Saturday, July 7, 2012
The Minds of Others....
The thing that is happening, that I never expected, is that people are starting to tell me that I don't need to lose that much more weight. I'm only half-way to my goal!
At church last Sunday I heard this "you don't need to lose much more" from a couple of people. It kind of threw me. There's a danger that I could take their words to heart and quit working on my plan. So I've been thinking about it. But I have to realize that they are seeing a big change. I weigh less now than I have in over 20 years. People are used to seeing me really big, and taking off 63 pounds makes a difference in how I look. Also, I know from my own experiences with friends losing weight in the past, that sometimes their success made me uncomfortable. It's easier to feel okay about being overweight if you hang around overweight people. If one of those people starts changing, it can feel a little threatening.

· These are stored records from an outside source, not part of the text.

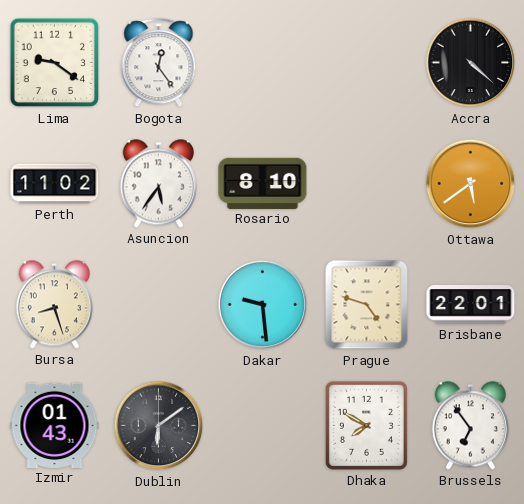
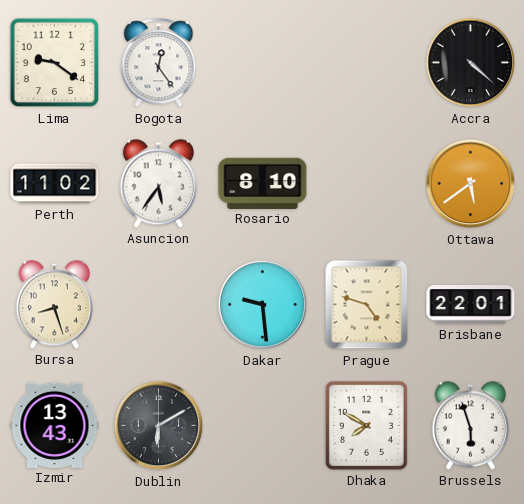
Izmir: 01:43 -> 13:43
Dublin: 6:09 -> 6:10
Brussels: 6:54 -> 5:57
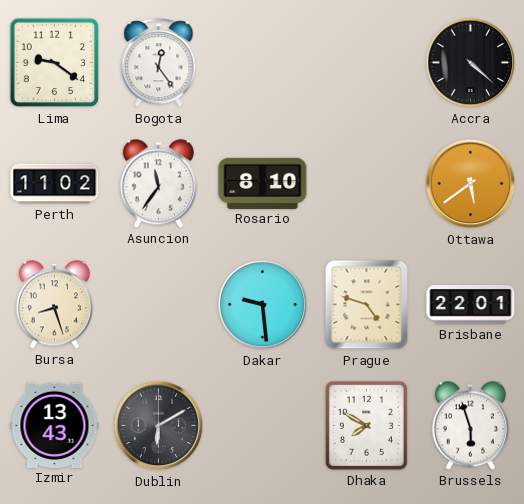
Asuncion: 5:36 -> 11:36
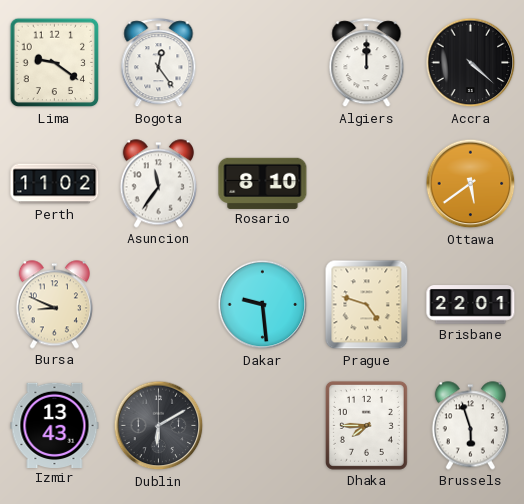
Algiers: none -> 12:00
Bursa: 8:27 -> 8:49
Dhaka: 7:50 -> 7:45
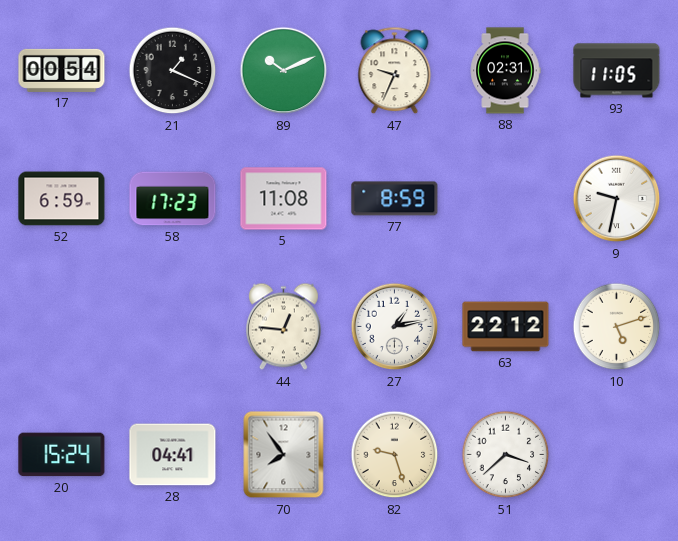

I'm just trying to keep all this in mind as I negotiate this portion of my journey. I know my friends want the best for me, but some of them may be feeling uncomfortable with the changes they are seeing. I think God let me go through my own "unfamiliarness" feelings before this came up, so that I could understand that although this is my journey, I'm not in it alone. The things we do in our lives affect the people around us, for good or ill. I need to be understanding of my friends as they adjust to the smaller "me", as well as being understanding of myself.
Bottom line is that I'm not ending the journey here. But I continue to be amazed at what God is teaching me! He is amazing!